Quoted text:
····················

= Realis mood =

Grammatical mood used for statement of fact

A realis mood (abbreviated real) is a grammatical mood which is used principally to indicate that something is a statement of fact; in other words, to express what the speaker considers to be a known state of affairs, as in declarative sentences. Most languages have a single realis mood called the indicative mood, although some languages have additional realis moods, for example to express different levels of certainty. By contrast, an irrealis mood is used to express something that is not known to be the case in reality.

An example of the contrast between realis and irrealis moods is seen in the English sentences "He works" and "It is necessary that he work". In the first sentence, works is a present indicative (realis) form of the verb, and is used to make a direct assertion about the real world. In the second sentence, work is in the subjunctive mood, which is an irrealis mood – here that he work does not necessarily express a fact about the real world (he could be rejecting necessity and refusing to work), but refers to what would be a desirable state of affairs.

However, since mood is a grammatical category, referring to the form a verb takes rather than its meaning in a given instance, a given language may use realis forms for a number of purposes other than their principal one of making direct factual statements. For example, many languages use indicative verb forms to ask questions (this is sometimes called interrogative mood) and in various other situations where the meaning is in fact of the irrealis type (as in the English "I hope it works", where the indicative works is used even though it refers to a desired rather than real state of affairs). The indicative might therefore be defined as the mood used in all instances where a given language does not specifically require the use of some other mood.

Realis mood and indicative mood can be indicated by the respective glossing abbreviations real and ind.

==The English indicative==
In Modern English, the indicative mood is for statements of actuality or strong probability, and in addition acts as a default mood for all instances which do not require use of a specific mood:
- The spine-tailed swift flies faster than any other bird in the world. (present indicative)
- The Missouri and Mississippi Rivers rose to record heights in 1993. (past indicative)
- Mid-westerners will remember the flooding for many years to come. (future indicative)
Some forms of the indicative can be used with do, does, or did, either for emphasis, or to form questions or negatives. See do-support.

····················

Objectives:
- 1) Decide whether each of the following statements agrees with the passage on realis mood, answering yes or no and quoting the words of the passage that settle it: (a) Most languages have a single realis mood called the indicative mood. (b) In "It is necessary that he work", the verb work is in the indicative mood. (c) In "I hope it works", the indicative form works is used.
- 2) Extend the passage on realis mood with a further paragraph that follows on from its final sentence.

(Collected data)

····················

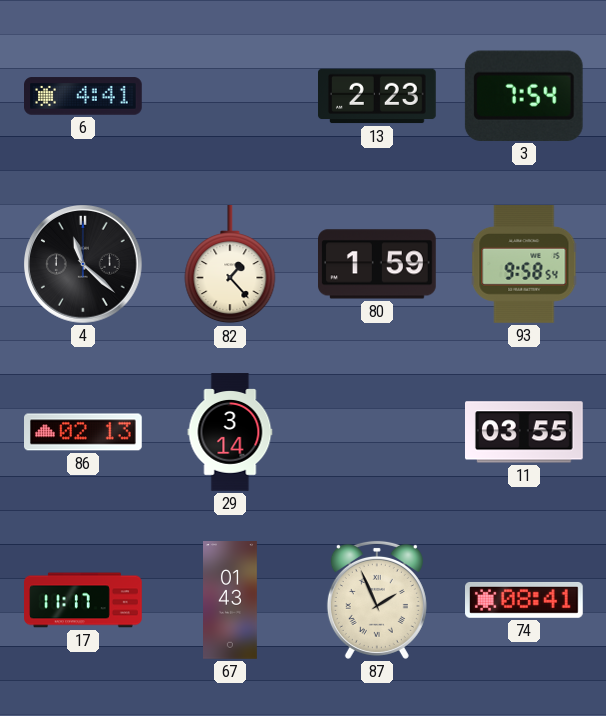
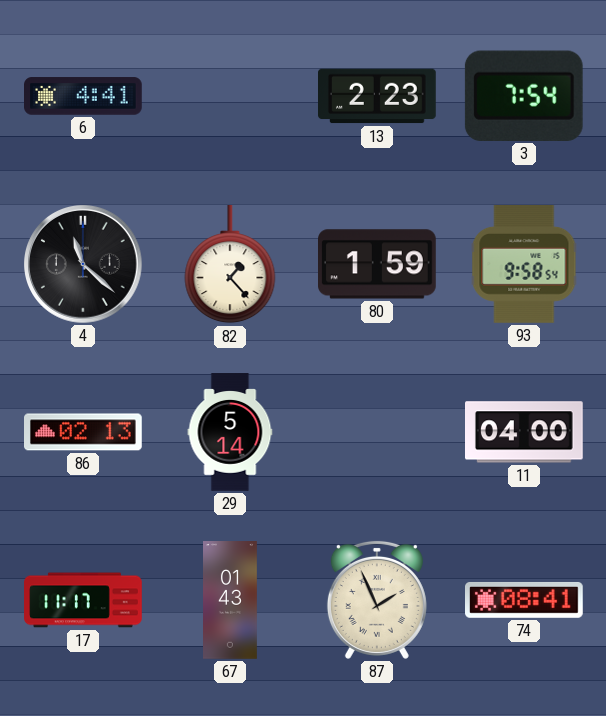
29: 3:14 -> 5:14
11: 03:55 -> 04:00
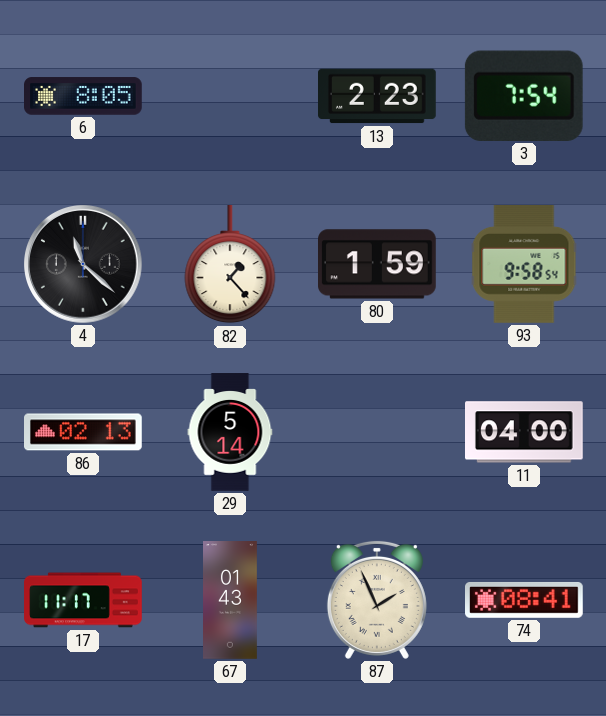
6: 4:41 -> 8:05
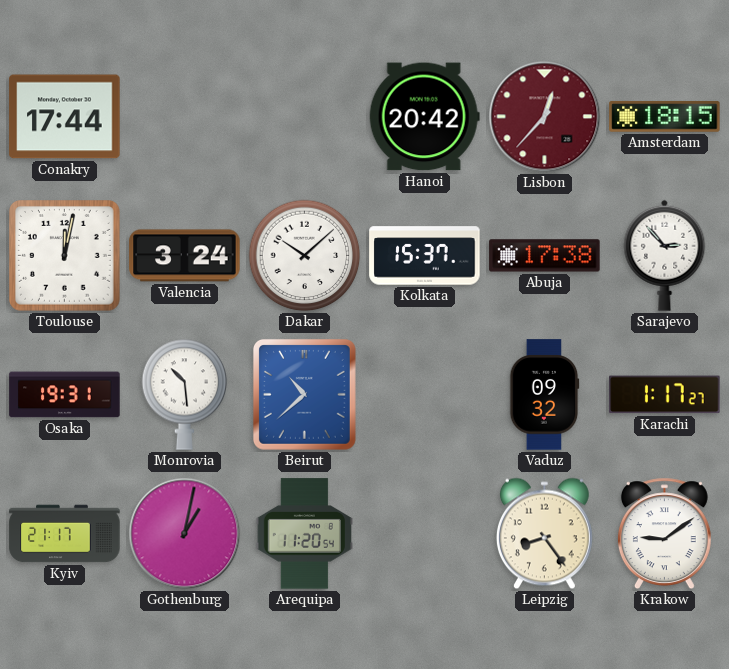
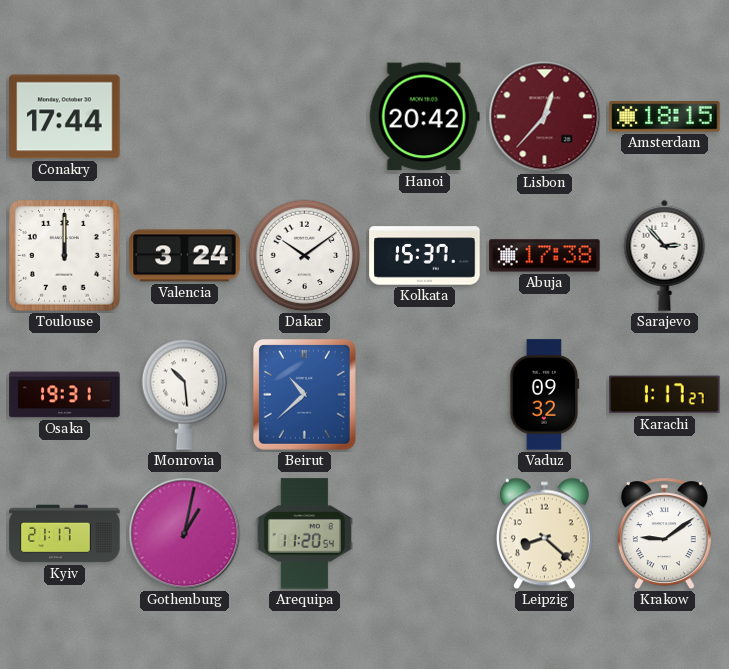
Toulouse: 12:02 -> 12:00
Dakar: 10:08 -> 10:09
Leipzig: 8:24 -> 8:22
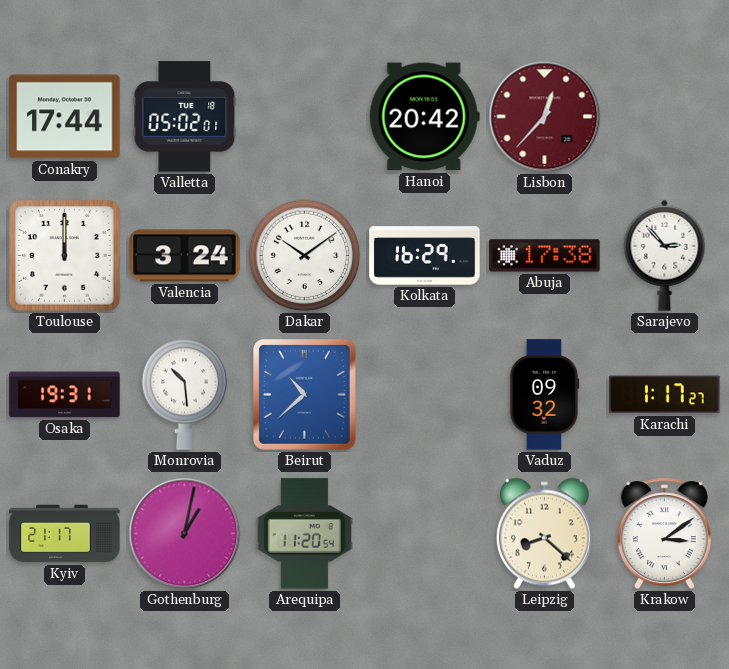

····················

Answers to the exercise:
- 1)
(a) Yes: "Most languages have a single realis mood called the indicative mood."
(b) No: "work is in the subjunctive mood, which is an irrealis mood."
(c) Yes: "the indicative works is used even though it refers to a desired rather than real state of affairs."

- 2)
Distinctions between indicative and other moods such as the subjunctive were marked inflectionally to a greater extent in historical forms of the language than in Modern English. The following table shows the indicative suffixes used on regular verbs in Old English, Middle English and early and present-day Modern English.

|  | Present tense |  |  |  | Past tense |  |  |
| Singular |  |  | Plural | Singular |  | Plural |
| 1st person | 2nd person | 3rd person | 1st and 3rd person | 2nd person |
| Old English | -e | -st | -eþ | -aþ | -d-e | -d-est | -d-on |
| Middle English | -e, -∅ | -st, -est | -th, -s | -e(n) | -d(e) | -d-st | -d-e(n) |
| Early Modern English | -∅ | -st, -est | -th, -s | -∅ | -d | -d-st | -d |
| Modern English | -∅ |  | -s | -d |  |  |

Other moods existing in English besides the indicative are irrealis moods: the imperative ("Be quiet!") and the conditional ("I would be quiet") (although this is not always analyzed as a mood) and, in some dialects, the subjunctive (as in "I suggest you be quiet"). For some further information, see English verbs and Uses of English verb forms.

== Other ==
Although the indicative is generally the main or only realis mood, certain other languages have additional forms which can be categorized as separate realis moods.

Arabic and various other Semitic languages have two kinds of energetic moods, which express something which is strongly believed or which the speaker wishes to emphasize. Their exact meanings are dependent upon the prefix that is attached to them. For example, yaktubanna يَكتُبَنَّ is in the long energetic mood and has strong obligation meanings; it means "he certainly writes" and if it is preceded by la, layaktubanna, it will have the meaning of "he must write". The short energetic expresses weak obligation, e.g., yaktuban which means "he almost writes"; if it is preceded by a prefix like la, layaktuban, it means "he should write".

The declarative mood (abbreviated decl) indicates that a statement is true, without any qualifications being made. For many languages this is just an alternative name for the indicative mood, although sometimes distinctions between them are drawn. It may contrast with inferential mood.

Reference is sometimes made to a "generic mood", for making general statements about a particular class of things; this may be considered to be an aspect rather than a mood. See gnomic aspect.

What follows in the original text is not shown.